Stored data entries:
[Start of Attachment]

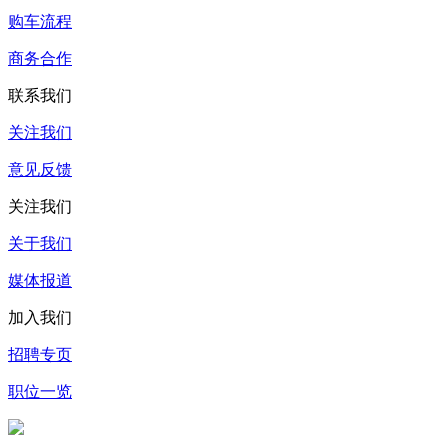
购车流程
商务合作
联系我们
关注我们
意见反馈
关注我们
关于我们
媒体报道
加入我们
招聘专页
职位一览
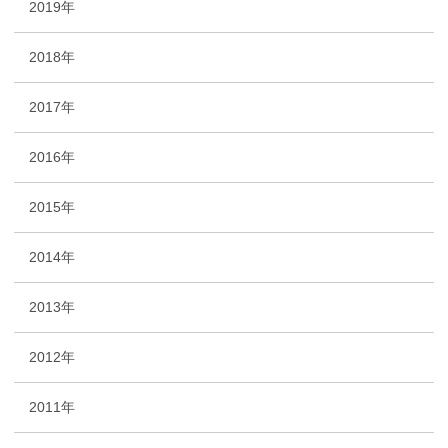
2019年
2018年
2017年
2016年
2015年
2014年
2013年
2012年
2011年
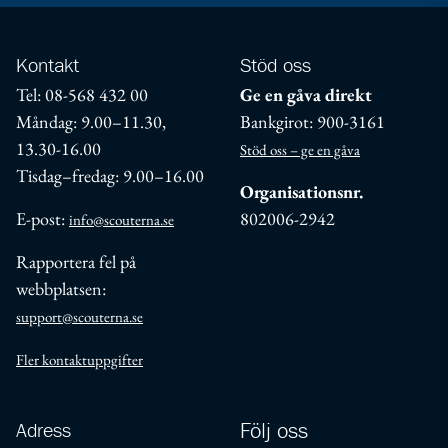
Kontakt
Stöd oss
Tel: 08-568 432 00
Ge en gåva direkt
Måndag: 9.00–11.30,
Bankgirot: 900-3161
13.30-16.00
Stöd oss – ge en gåva
Tisdag–fredag: 9.00–16.00
Organisationsnr.
E-post:
802006-2942
info@scouterna.se
Rapportera fel på
webbplatsen:
support@scouterna.se
Fler kontaktuppgifter
Adress
Följ oss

[End of Attachment]

• **Exercise directions**
In the records above, find every line with the word "scouterna" and copy it.

• **Exercise solution**
info@scouterna.se
support@scouterna.se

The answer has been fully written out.